Interrupts And Exceptions
Exceptions
An exception is a synchronous event that occurs during the execution of a program, disrupting the normal flow of instructions. Exceptions can arise for various reasons:
Fault exception: These occur when the CPU encounters an issue while executing an instruction. Examples include instruction address misalignment, instruction access faults (e.g., trying to access a protected memory region), illegal instruction execution…
Desired exception: Some exceptions are intentionally generated by the programmer. For instance, a system call instruction is designed to generate an exception, and this is typically initiated by the programmer for specific operations requiring privileged access.
Usually normal program execution, the CPU operates in the least privileged execution mode, referred to as U-mode (User Mode), limiting he programmer’s access to certain memory regions and instructions. When an exception occurs, the CPU saves the current execution mode and switches to the most privileged mode, called M-mode (Machine Mode). Subsequently, the program counter (PC) is loaded with the address of the exception handler routine.
RISC-V defines an exception code for each event:
Code |
Description |
|---|---|
0 |
Instruction address misaligned |
1 |
Instruction access fault |
2 |
Illegal instruction |
3 |
Breakpoint |
4 |
Load address misaligned |
5 |
Load access fault |
6 |
Store address misaligned |
7 |
Store/AMO access fault |
8 |
Environment call from U-mode |
11 |
Environment call from M-mode |
In the RISC-V architecture, each exception event is associated with an exception code, providing information about the specific type of exception encountered. These exception codes are generated by instructions as they progress through the CPU pipeline, with earlier stages taking precedence. The exception code is crucial and is carried within the instruction packet throughout the pipeline. Exception handling is initiated when a specific bit is set in the instruction packet during the writeback stage.
Interrupts
Interrupts are asynchronous events that interrupt the normal execution flow of the CPU. Unlike exceptions, interrupts can occur independently of the CPU’s instruction execution and are typically triggered by external devices. There are several types of interrupts:
Normal Interrupt Request: General interrupt that comes from a system device / IO device.
Timer Interrupt Request: The RISC-V architecture includes a timer interrupt that generates a signal when a specific timer threshold is reached.
Non Maskable Interrupt Request: High priority interrupt signal that cannot be masked / ignored.

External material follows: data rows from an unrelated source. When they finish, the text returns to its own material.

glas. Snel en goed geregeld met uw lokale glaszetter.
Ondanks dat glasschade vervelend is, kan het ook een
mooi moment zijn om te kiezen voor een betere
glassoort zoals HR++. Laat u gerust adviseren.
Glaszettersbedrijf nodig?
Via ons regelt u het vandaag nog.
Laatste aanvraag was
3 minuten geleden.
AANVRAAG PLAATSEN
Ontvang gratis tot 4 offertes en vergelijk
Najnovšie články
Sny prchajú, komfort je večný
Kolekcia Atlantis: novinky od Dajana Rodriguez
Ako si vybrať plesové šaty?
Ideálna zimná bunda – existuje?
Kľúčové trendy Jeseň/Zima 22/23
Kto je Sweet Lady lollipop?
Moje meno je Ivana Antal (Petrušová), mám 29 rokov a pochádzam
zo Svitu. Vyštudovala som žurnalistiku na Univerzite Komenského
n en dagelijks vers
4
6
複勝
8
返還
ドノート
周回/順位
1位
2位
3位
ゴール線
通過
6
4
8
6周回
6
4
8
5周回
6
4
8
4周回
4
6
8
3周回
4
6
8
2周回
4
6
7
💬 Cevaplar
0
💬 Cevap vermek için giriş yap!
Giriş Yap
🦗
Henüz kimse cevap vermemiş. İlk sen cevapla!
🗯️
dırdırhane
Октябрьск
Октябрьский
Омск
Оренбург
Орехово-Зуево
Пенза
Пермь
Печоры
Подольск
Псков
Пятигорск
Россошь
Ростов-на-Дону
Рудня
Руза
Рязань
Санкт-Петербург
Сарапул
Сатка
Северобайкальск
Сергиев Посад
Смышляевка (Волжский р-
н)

In addition to the interrupt pins, there’s a 7 bit bus that encodes an interrupt vector. In complex systems, multiple devices can generate interrupts, and the vector identifies a specific interrupting device. Vectored interrupts are supported in many architectures. In this mode, the PC is loaded based on a base address and an interrupt vector acting as an offset. This enables each interrupting source to have its own interrupt handler, and the PC points to a location in an interrupt table, typically containing a jump instruction to the actual handler.
Upon receiving an interrupt, the CPU follows a sequence of actions similar to exception handling. However, there’s an additional step known as the acknowledge cycle, during which the CPU briefly pulses the interrupt acknowledge pin to clear the interrupt source. This step ensures that the interrupt is properly acknowledged and does not cause repeated interruptions.